TASK DETAILS: Look through the listing below and report every line that contains "collar".

DATASET EXTRACT:
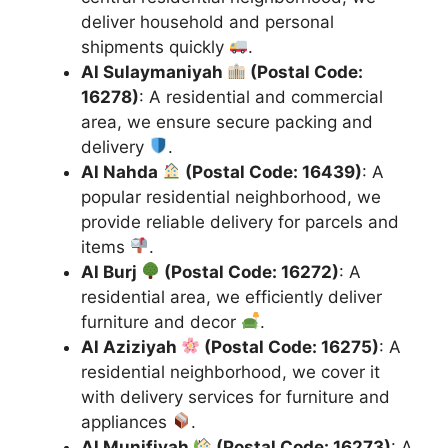
deliver household and personal
shipments quickly
.
Al Sulaymaniyah
(Postal Code:
16278)
: A residential and commercial
area, we ensure secure packing and
delivery
.
Al Nahda
(Postal Code: 16439)
: A
popular residential neighborhood, we
provide reliable delivery for parcels and
items
.
Al Burj
(Postal Code: 16272)
: A
residential area, we efficiently deliver
furniture and decor
.
Al Aziziyah
(Postal Code: 16275)
: A
residential neighborhood, we cover it
with delivery services for furniture and
appliances
.
Al Munifiyah
(Postal Code: 16273)
: A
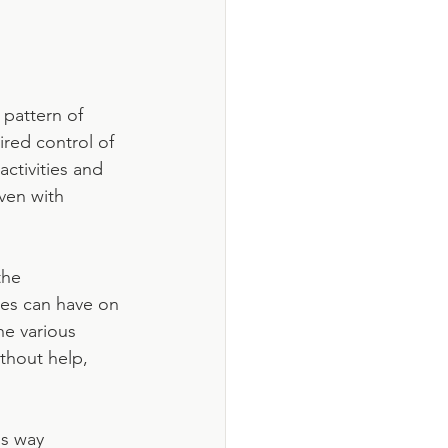
pattern of 
red control of 
ctivities and 
ven with 
the 
es can have on 
he various 
ithout help, 
s way 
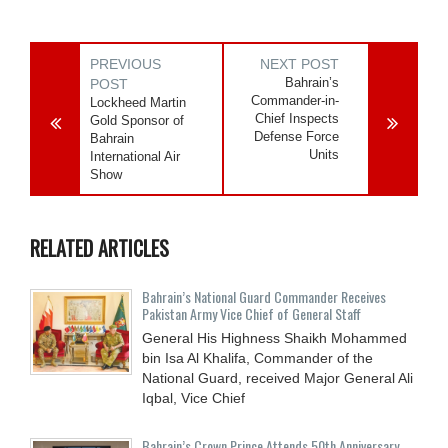
PREVIOUS
NEXT POST
Bahrain’s
POST
Commander-in-
Lockheed Martin
Chief Inspects
Gold Sponsor of
Defense Force
Bahrain
Units
International Air
Show
RELATED ARTICLES
Bahrain’s National Guard Commander Receives
Pakistan Army Vice Chief of General Staff
General His Highness Shaikh Mohammed
bin Isa Al Khalifa, Commander of the
National Guard, received Major General Ali
Iqbal, Vice Chief
Bahrain’s Crown Prince Attends 50th Anniversary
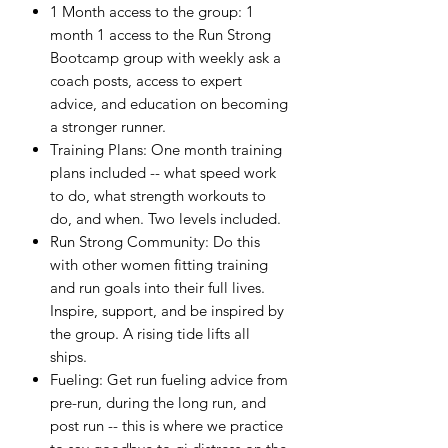
1 Month access to the group: 1
month 1 access to the Run Strong
Bootcamp group with weekly ask a
coach posts, access to expert
advice, and education on becoming
a stronger runner.
Training Plans: One month training
plans included -- what speed work
to do, what strength workouts to
do, and when. Two levels included.
Run Strong Community: Do this
with other women fitting training
and run goals into their full lives.
Inspire, support, and be inspired by
the group. A rising tide lifts all
ships.
Fueling: Get run fueling advice from
pre-run, during the long run, and
post run -- this is where we practice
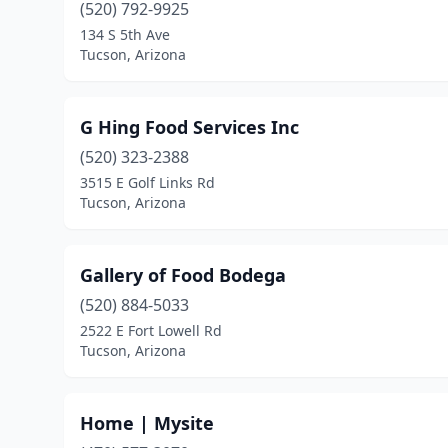
(520) 792-9925
134 S 5th Ave
Tucson, Arizona
G Hing Food Services Inc
(520) 323-2388
3515 E Golf Links Rd
Tucson, Arizona
Gallery of Food Bodega
(520) 884-5033
2522 E Fort Lowell Rd
Tucson, Arizona
Home | Mysite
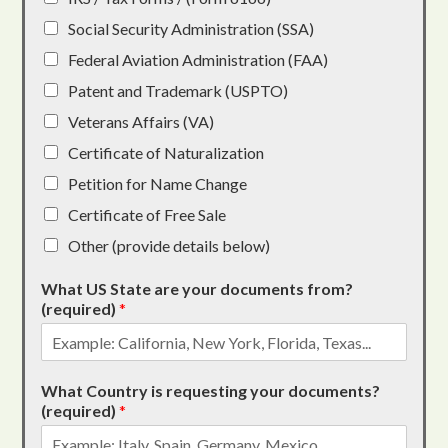
Social Security Administration (SSA)
Federal Aviation Administration (FAA)
Patent and Trademark (USPTO)
Veterans Affairs (VA)
Certificate of Naturalization
Petition for Name Change
Certificate of Free Sale
Other (provide details below)
What US State are your documents from?
(required)
*
What Country is requesting your documents?
(required)
*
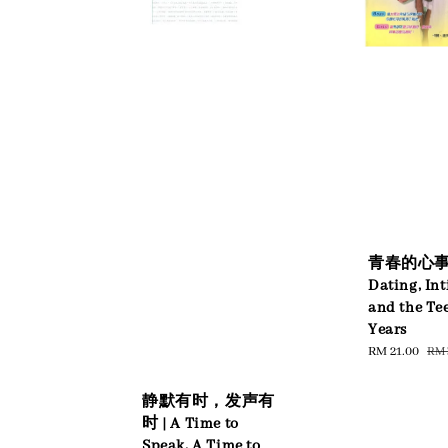
青春的心事 
Dating, In
and the Te
Years
Sale
RM 21.00
Reg
RM 
price
pri
静默有时，发声有
时 | A Time to
Speak, A Time to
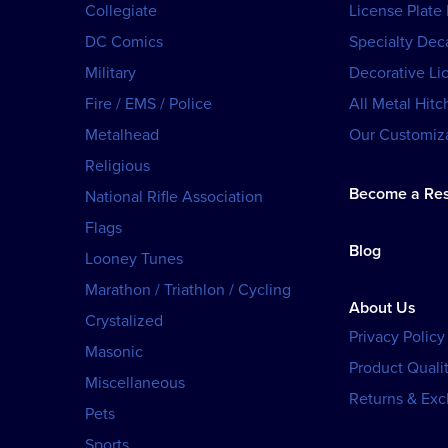
Collegiate
License Plate
DC Comics
Specialty Dec
Military
Decorative Li
Fire / EMS / Police
All Metal Hitc
Metalhead
Our Customiza
Religious
Become a Res
National Rifle Association
Flags
Blog
Looney Tunes
Marathon / Triathlon / Cycling
About Us
Crystalized
Privacy Policy
Masonic
Product Qualit
Miscellaneous
Returns & Ex
Pets
Sports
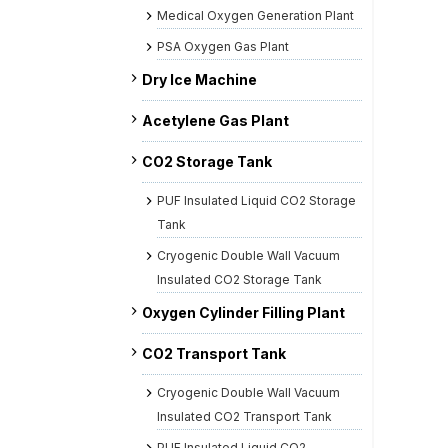
Medical Oxygen Generation Plant
PSA Oxygen Gas Plant
Dry Ice Machine
Acetylene Gas Plant
CO2 Storage Tank
PUF Insulated Liquid CO2 Storage
Tank
Cryogenic Double Wall Vacuum
Insulated CO2 Storage Tank
Oxygen Cylinder Filling Plant
CO2 Transport Tank
Cryogenic Double Wall Vacuum
Insulated CO2 Transport Tank
PUF Insulated Liquid CO2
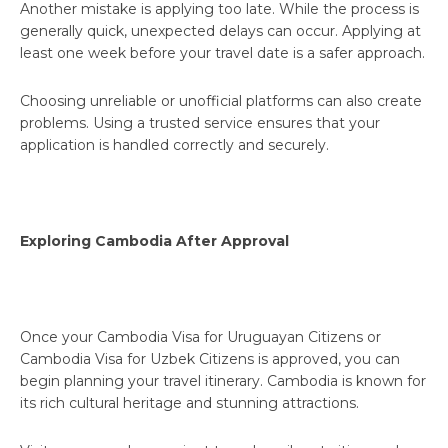
Another mistake is applying too late. While the process is
generally quick, unexpected delays can occur. Applying at
least one week before your travel date is a safer approach.
Choosing unreliable or unofficial platforms can also create
problems. Using a trusted service ensures that your
application is handled correctly and securely.
Exploring Cambodia After Approval
Once your Cambodia Visa for Uruguayan Citizens or
Cambodia Visa for Uzbek Citizens is approved, you can
begin planning your travel itinerary. Cambodia is known for
its rich cultural heritage and stunning attractions.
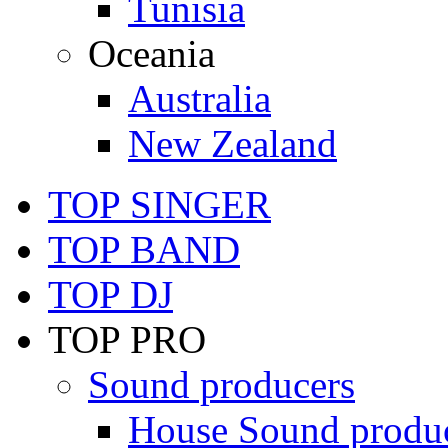
Tunisia
Oceania
Australia
New Zealand
TOP SINGER
TOP BAND
TOP DJ
TOP PRO
Sound producers
House Sound produ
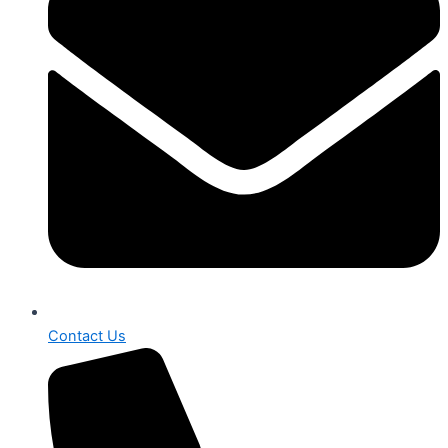
Contact Us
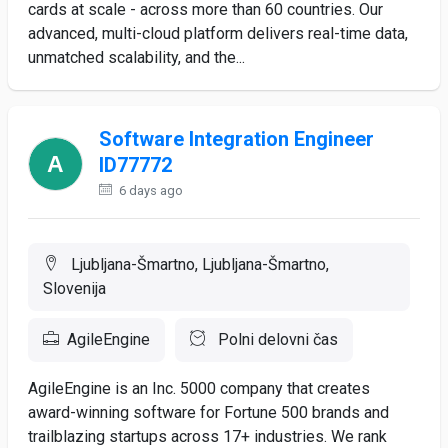
cards at scale - across more than 60 countries. Our
advanced, multi-cloud platform delivers real-time data,
unmatched scalability, and the...
Software Integration Engineer
ID77772
6 days ago
Ljubljana-Šmartno, Ljubljana-Šmartno,
Slovenija
AgileEngine
Polni delovni čas
AgileEngine is an Inc. 5000 company that creates
award-winning software for Fortune 500 brands and
trailblazing startups across 17+ industries. We rank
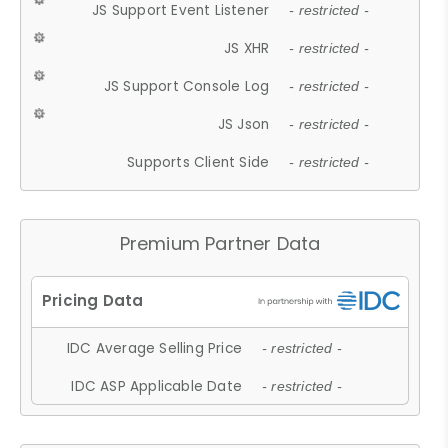
JS Support Event Listener
- restricted -
JS XHR
- restricted -
JS Support Console Log
- restricted -
JS Json
- restricted -
Supports Client Side
- restricted -
Premium Partner Data
IDC Average Selling Price
- restricted -
IDC ASP Applicable Date
- restricted -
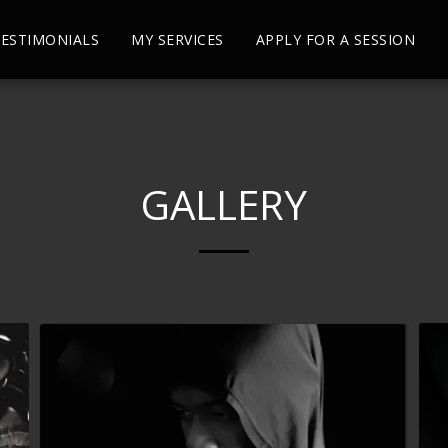
ESTIMONIALS
MY SERVICES
APPLY FOR A SESSION
GALLERY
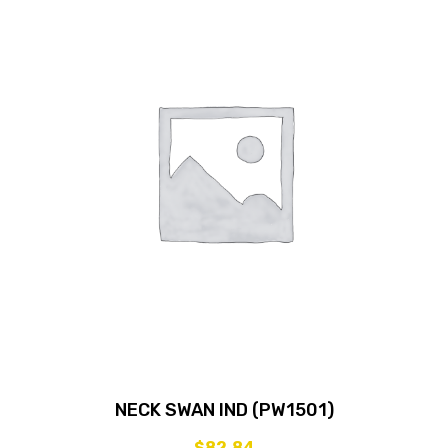
NECK SWAN IND (PW1501)
$
82.84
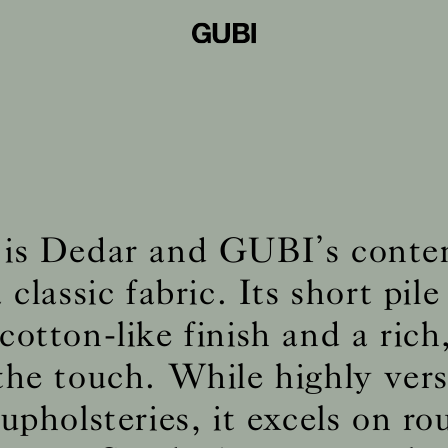
is Dedar and GUBI’s cont
 classic fabric. Its short pile 
cotton-like finish and a rich
 the touch. While highly vers
pholsteries, it excels on r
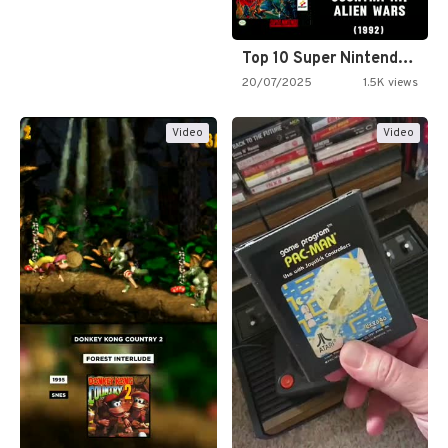
Top 10 Super Nintendo Video…
20/07/2025
1.5K views
Video
Video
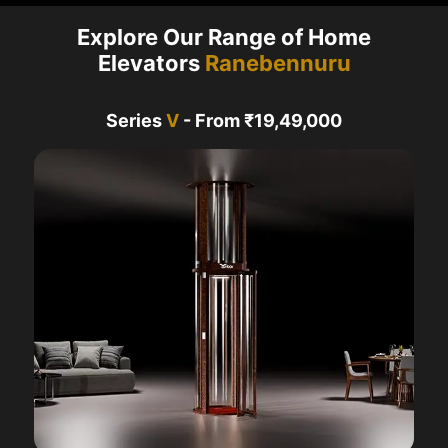
Explore Our Range of Home
Elevators
Ranebennuru
Series
V
- From ₹19,49,000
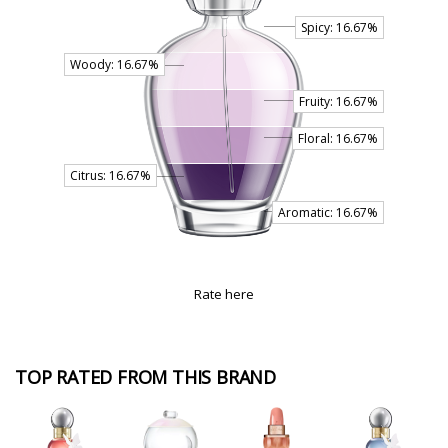
Rate here
TOP RATED FROM THIS BRAND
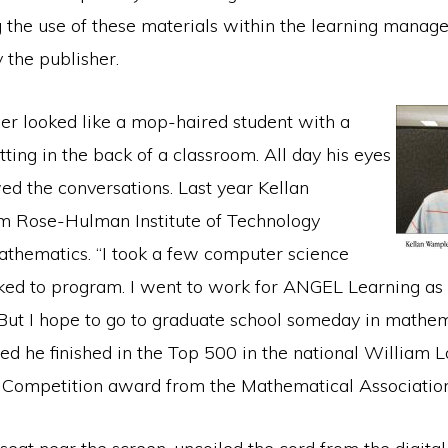
 the use of these materials within the learning mana
 the publisher.
r looked like a mop-haired student with a
etting in the back of a classroom. All day his eyes
wed the conversations. Last year Kellan
m Rose-Hulman Institute of Technology
athematics. “I took a few computer science
iked to program. I went to work for ANGEL Learning as
ut I hope to go to graduate school someday in mathema
ned he finished in the Top 500 in the national William
Competition award from the Mathematical Association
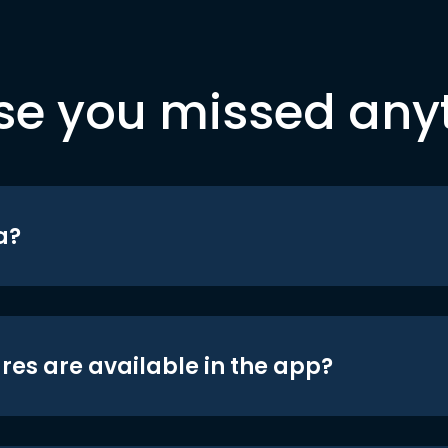
se you missed any
a?
res are available in the app?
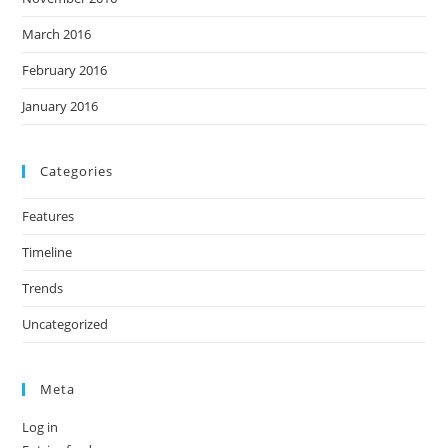
March 2016
February 2016
January 2016
Categories
Features
Timeline
Trends
Uncategorized
Meta
Log in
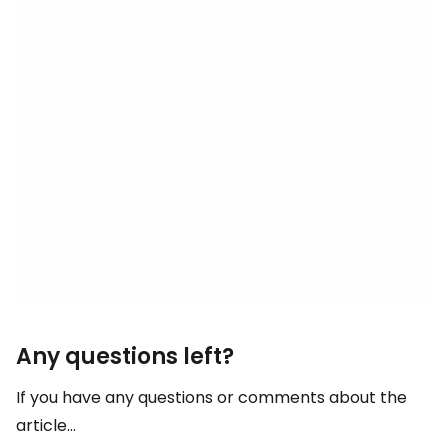
Any questions left?
If you have any questions or comments about the
article...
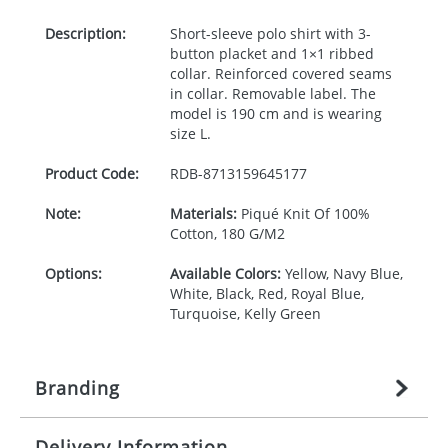
Description:
Short-sleeve polo shirt with 3-
button placket and 1×1 ribbed
collar. Reinforced covered seams
in collar. Removable label. The
model is 190 cm and is wearing
size L.
Product Code:
RDB-
8713159645177
Note:
Materials:
Piqué Knit Of 100%
Cotton, 180 G/M2
Options:
Available Colors:
Yellow, Navy Blue,
White, Black, Red, Royal Blue,
Turquoise, Kelly Green
Branding
Delivery Information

YOUR RESPONSE:
collar. Reinforced covered seams
in collar. Removable label. The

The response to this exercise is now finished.